[Opening DATASET RECORDS section]

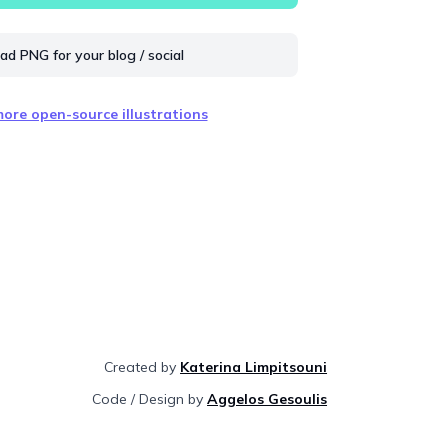
d PNG for your blog / social
ore open-source illustrations
Created by
Katerina Limpitsouni
Code / Design by
Aggelos Gesoulis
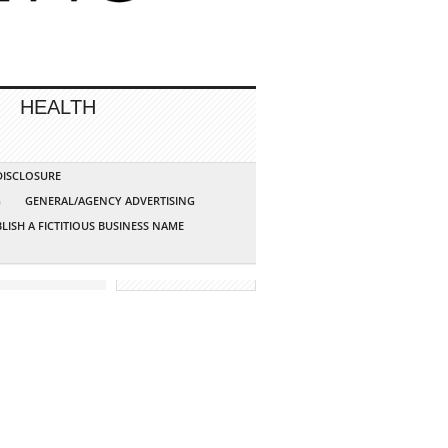
HEALTH
 DISCLOSURE
G
GENERAL/AGENCY ADVERTISING
LISH A FICTITIOUS BUSINESS NAME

[Closing DATASET RECORDS section]

▶ _ASSIGNED TASK_
Reproduce every line of the listing above verbatim, leaving out the pictures.

▶ _ANSWER TO THIS TASK_
d PNG for your blog / social
ore open-source illustrations
Created by
Katerina Limpitsouni
Code / Design by
Aggelos Gesoulis
HEALTH
 DISCLOSURE
G
GENERAL/AGENCY ADVERTISING
LISH A FICTITIOUS BUSINESS NAME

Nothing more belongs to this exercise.